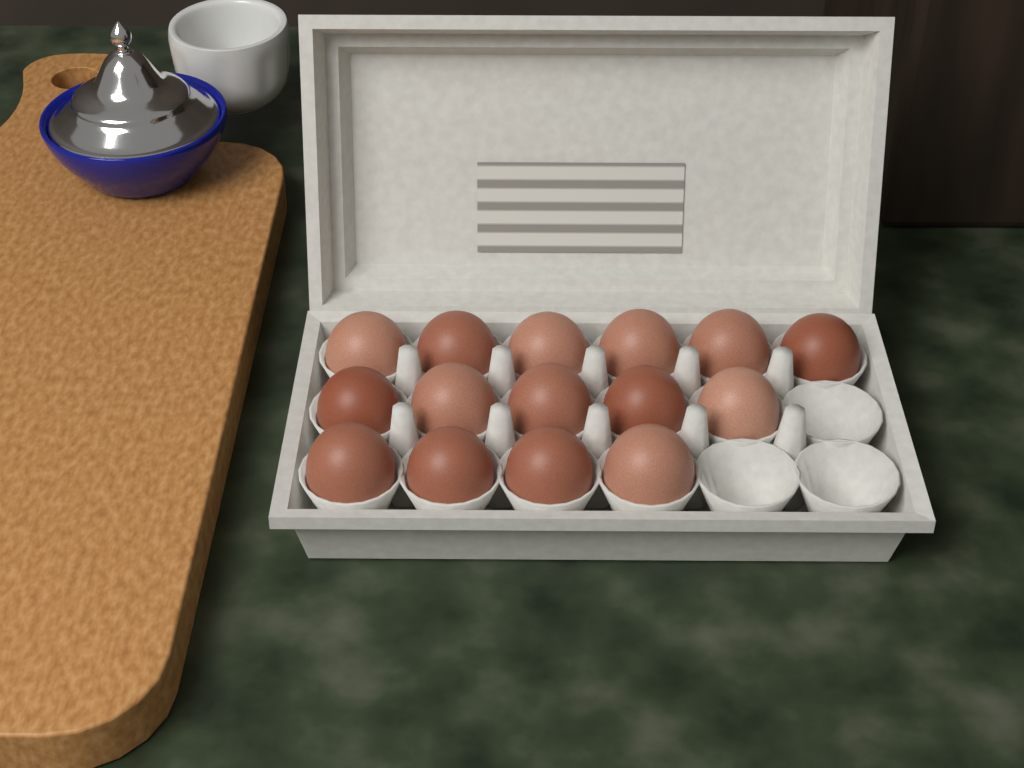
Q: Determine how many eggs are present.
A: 15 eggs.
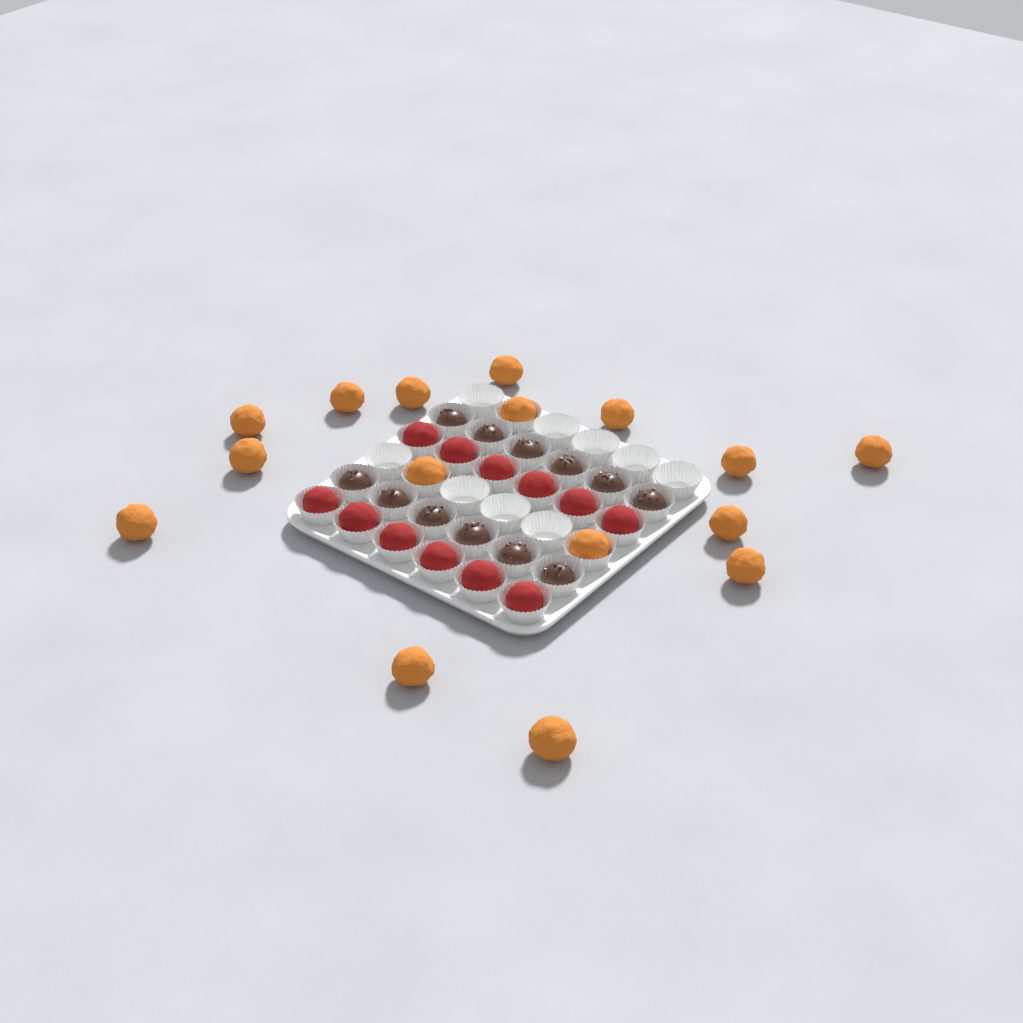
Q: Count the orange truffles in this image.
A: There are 16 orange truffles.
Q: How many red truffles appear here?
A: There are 12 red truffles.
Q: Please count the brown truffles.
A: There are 12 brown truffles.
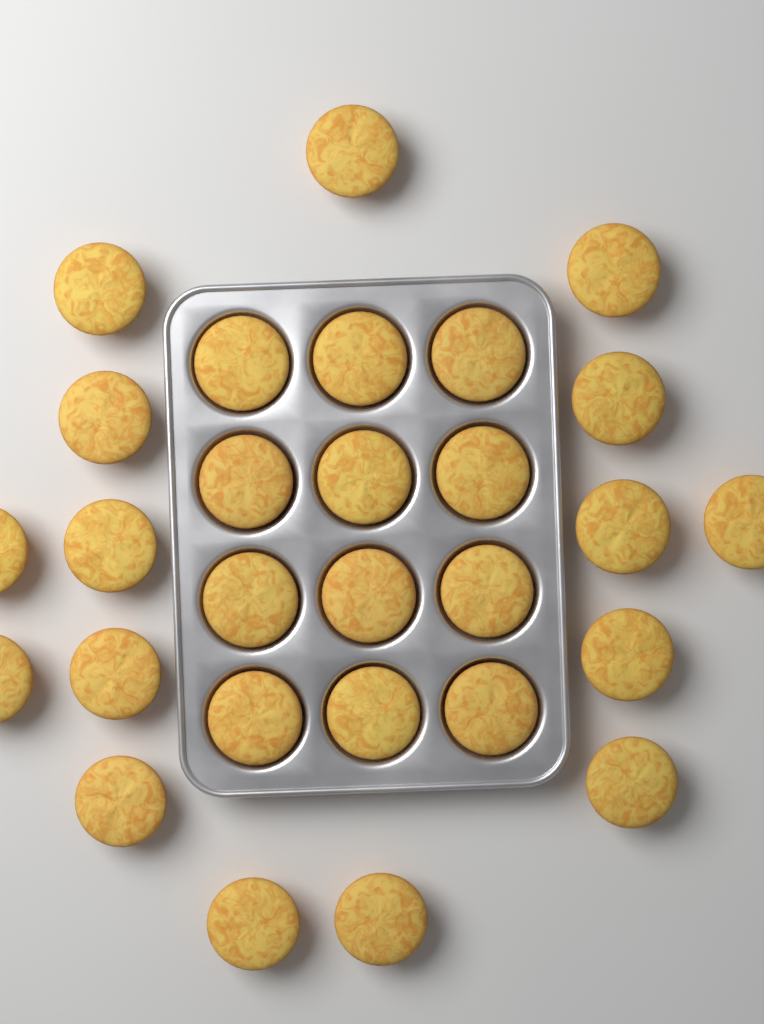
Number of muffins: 28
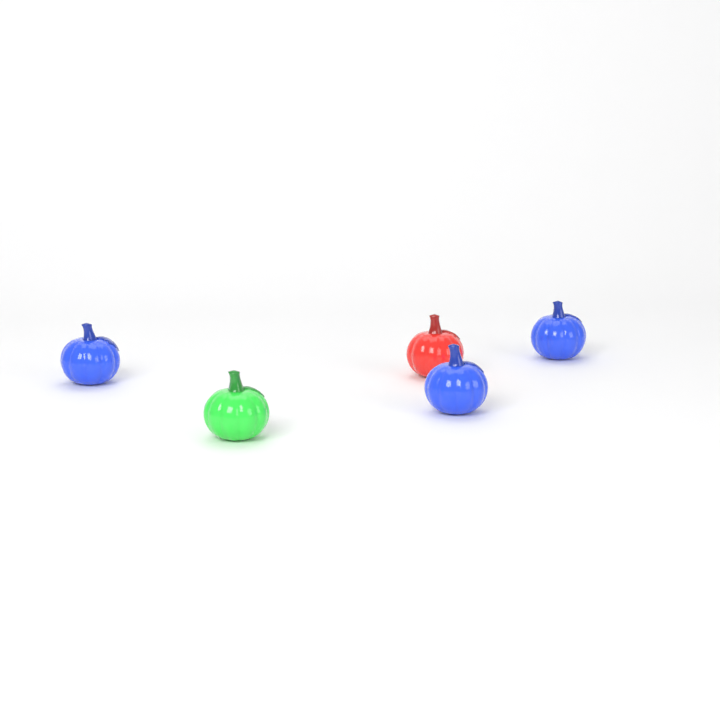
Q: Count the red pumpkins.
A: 1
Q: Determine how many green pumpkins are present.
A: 1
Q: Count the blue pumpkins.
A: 3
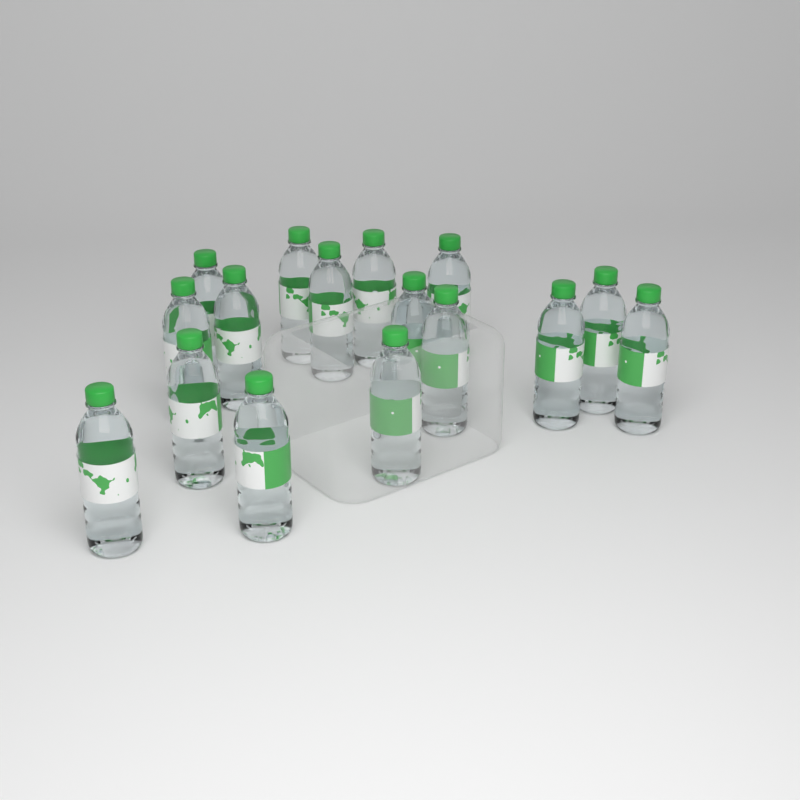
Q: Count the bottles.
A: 16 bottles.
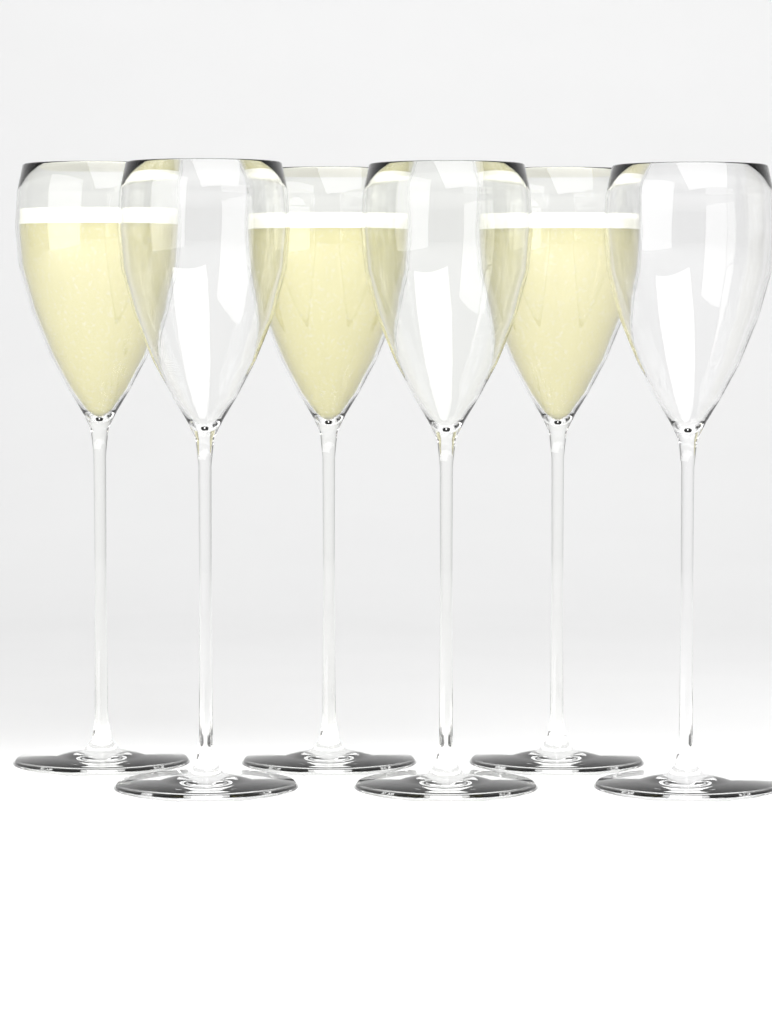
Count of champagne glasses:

────────────────

_Task description_
Please quote all of the material above word for word, leaving the pictures out of your answer.

_Correct output_
Q: Determine how many eggs are present.
A: 15 eggs.
Q: Count the orange truffles in this image.
A: There are 16 orange truffles.
Q: How many red truffles appear here?
A: There are 12 red truffles.
Q: Please count the brown truffles.
A: There are 12 brown truffles.
Number of muffins: 28
Q: Count the red pumpkins.
A: 1
Q: Determine how many green pumpkins are present.
A: 1
Q: Count the blue pumpkins.
A: 3
Q: Count the bottles.
A: 16 bottles.
Count of champagne glasses:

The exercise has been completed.